The data below holds the lines to copy: everything from the line containing "M723 1043V1057L699 1058V1044Z" to the line containing "M972 1119H1004V1147H973Z", both ends included, set down exactly.

INPUT RECORDS:

━━━━━━━━━━━━━━━━

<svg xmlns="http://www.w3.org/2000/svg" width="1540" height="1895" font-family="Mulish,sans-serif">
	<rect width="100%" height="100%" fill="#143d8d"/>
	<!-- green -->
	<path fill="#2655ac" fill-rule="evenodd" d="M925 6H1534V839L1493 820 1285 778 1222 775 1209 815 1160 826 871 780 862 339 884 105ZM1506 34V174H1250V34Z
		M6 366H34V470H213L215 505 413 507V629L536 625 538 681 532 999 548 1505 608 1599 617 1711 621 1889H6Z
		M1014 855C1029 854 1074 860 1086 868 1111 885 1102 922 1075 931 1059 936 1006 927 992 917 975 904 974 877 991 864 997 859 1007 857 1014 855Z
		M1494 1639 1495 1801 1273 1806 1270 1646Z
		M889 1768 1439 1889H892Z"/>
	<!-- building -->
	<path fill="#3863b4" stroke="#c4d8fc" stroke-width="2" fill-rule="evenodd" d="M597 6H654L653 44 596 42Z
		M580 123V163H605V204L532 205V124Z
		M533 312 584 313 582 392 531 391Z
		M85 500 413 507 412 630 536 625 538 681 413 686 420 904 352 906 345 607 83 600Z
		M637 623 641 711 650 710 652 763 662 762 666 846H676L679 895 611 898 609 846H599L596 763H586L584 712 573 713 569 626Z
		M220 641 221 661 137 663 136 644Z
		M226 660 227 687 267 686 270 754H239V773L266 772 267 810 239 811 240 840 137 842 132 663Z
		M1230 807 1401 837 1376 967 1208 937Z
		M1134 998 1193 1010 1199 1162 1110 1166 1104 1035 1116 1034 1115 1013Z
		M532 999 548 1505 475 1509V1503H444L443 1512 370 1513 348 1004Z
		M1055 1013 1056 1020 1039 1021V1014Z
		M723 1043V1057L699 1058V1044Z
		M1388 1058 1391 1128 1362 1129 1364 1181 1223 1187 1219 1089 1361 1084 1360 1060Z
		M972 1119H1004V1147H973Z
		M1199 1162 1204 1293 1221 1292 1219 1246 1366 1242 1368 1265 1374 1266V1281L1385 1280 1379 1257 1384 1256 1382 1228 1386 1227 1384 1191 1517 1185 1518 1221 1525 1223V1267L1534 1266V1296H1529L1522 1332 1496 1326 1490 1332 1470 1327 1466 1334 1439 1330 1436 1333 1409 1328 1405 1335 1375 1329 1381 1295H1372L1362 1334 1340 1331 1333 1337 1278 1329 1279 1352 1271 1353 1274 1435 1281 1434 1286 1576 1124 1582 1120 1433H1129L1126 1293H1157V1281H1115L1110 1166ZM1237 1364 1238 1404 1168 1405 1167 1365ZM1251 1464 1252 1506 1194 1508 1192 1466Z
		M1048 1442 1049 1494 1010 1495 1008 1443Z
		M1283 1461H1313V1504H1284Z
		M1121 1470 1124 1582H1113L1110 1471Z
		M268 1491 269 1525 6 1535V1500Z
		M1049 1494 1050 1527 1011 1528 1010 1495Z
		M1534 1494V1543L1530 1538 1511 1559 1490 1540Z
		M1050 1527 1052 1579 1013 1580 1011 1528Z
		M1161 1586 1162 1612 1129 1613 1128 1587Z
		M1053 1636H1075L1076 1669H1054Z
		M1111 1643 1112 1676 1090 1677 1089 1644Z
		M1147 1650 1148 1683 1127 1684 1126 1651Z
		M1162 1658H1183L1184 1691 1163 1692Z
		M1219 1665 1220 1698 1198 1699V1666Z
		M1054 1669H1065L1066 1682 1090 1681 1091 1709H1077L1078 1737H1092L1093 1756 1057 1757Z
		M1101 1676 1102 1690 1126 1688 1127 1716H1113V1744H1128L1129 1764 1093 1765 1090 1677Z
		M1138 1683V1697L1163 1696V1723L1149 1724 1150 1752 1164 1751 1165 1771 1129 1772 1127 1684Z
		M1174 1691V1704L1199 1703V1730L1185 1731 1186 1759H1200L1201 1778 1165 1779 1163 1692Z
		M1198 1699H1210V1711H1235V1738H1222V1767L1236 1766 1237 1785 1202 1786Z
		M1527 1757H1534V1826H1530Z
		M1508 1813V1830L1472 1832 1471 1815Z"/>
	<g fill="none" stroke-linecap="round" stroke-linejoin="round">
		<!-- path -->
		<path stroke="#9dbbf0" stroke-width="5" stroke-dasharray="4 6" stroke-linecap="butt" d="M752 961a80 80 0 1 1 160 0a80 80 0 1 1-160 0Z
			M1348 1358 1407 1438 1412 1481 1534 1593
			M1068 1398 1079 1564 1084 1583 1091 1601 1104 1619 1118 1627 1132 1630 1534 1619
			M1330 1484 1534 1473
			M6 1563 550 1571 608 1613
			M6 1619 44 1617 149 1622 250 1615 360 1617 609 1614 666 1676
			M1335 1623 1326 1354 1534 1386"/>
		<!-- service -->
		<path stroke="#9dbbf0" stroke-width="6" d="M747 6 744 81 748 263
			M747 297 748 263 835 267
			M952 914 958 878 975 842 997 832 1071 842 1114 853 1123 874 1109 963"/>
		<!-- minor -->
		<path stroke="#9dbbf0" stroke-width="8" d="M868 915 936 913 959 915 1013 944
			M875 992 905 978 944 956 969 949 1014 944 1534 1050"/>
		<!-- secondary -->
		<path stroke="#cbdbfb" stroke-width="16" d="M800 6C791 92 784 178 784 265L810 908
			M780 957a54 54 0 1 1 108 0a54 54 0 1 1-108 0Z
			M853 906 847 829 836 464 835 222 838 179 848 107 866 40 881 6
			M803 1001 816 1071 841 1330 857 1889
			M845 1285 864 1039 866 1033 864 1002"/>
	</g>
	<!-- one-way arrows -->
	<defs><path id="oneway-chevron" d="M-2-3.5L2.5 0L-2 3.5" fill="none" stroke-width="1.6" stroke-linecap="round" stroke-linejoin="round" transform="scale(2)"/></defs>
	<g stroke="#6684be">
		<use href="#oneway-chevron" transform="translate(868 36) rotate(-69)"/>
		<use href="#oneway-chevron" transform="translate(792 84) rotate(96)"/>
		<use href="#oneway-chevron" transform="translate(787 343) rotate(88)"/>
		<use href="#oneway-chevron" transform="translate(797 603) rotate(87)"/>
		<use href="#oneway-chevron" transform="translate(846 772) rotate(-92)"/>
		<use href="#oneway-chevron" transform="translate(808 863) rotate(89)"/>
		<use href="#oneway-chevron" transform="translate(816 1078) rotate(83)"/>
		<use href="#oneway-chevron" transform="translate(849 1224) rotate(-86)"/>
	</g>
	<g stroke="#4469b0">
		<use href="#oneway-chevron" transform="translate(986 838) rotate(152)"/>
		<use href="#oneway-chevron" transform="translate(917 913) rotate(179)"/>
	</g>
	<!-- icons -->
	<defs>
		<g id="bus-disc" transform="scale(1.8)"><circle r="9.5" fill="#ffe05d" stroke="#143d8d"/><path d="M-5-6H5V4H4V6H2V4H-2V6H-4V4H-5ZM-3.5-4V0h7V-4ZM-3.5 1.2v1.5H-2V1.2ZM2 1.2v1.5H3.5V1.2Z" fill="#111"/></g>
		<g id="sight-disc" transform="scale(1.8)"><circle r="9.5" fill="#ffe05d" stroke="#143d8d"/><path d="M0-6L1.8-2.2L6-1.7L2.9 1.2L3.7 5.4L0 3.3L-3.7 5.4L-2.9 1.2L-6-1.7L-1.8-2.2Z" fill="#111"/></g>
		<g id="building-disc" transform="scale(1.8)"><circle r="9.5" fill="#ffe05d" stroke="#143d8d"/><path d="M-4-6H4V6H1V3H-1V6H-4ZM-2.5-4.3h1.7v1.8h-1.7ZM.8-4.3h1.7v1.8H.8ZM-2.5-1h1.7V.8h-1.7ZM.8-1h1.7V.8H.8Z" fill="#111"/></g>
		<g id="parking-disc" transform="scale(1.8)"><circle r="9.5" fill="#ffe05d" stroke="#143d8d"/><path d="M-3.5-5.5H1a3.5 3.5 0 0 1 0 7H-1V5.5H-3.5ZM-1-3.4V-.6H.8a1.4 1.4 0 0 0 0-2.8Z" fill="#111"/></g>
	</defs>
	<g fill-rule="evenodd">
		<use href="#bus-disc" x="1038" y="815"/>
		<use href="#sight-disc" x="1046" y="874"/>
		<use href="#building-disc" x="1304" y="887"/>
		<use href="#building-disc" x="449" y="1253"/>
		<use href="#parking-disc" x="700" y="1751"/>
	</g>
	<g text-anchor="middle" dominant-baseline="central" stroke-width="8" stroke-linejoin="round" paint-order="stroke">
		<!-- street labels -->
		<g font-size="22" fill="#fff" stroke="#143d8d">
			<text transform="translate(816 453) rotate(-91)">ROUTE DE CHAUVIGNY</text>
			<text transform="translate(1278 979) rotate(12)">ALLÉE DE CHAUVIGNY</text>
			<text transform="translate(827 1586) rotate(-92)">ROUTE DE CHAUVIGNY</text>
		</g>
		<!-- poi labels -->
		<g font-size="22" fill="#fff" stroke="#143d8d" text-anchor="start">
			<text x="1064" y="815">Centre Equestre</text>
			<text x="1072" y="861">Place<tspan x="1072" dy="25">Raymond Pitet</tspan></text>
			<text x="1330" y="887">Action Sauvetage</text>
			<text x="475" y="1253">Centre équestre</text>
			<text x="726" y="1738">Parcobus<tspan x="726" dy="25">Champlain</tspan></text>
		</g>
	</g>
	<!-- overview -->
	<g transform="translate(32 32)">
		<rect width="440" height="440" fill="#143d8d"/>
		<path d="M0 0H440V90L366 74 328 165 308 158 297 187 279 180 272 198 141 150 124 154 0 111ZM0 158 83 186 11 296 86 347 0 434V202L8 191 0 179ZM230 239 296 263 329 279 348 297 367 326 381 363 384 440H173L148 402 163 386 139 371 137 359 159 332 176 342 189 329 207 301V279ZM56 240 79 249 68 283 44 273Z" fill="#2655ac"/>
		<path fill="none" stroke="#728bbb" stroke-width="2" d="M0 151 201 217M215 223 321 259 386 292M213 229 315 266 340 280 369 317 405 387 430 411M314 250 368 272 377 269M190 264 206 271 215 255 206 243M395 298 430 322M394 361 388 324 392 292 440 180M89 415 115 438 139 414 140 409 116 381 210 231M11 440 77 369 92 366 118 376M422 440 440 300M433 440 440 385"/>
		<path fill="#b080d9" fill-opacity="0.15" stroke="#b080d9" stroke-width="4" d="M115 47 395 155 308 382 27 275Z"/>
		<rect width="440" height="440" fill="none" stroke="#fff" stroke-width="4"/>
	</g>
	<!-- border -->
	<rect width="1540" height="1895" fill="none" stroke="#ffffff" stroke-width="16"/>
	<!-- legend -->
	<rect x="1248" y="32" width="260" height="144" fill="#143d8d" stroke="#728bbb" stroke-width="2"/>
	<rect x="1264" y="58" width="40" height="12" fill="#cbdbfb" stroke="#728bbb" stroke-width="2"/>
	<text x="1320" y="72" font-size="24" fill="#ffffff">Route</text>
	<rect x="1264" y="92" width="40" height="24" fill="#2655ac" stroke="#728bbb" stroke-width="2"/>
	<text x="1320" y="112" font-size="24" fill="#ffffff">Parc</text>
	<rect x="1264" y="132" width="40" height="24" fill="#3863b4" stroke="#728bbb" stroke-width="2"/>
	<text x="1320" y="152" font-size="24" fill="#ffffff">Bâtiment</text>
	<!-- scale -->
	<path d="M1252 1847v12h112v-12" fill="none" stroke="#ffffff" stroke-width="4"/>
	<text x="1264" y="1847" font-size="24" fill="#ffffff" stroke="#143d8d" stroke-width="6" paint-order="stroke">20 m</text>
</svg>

━━━━━━━━━━━━━━━━

RESPONSE TO THIS TASK:
		M723 1043V1057L699 1058V1044Z
		M1388 1058 1391 1128 1362 1129 1364 1181 1223 1187 1219 1089 1361 1084 1360 1060Z
		M972 1119H1004V1147H973Z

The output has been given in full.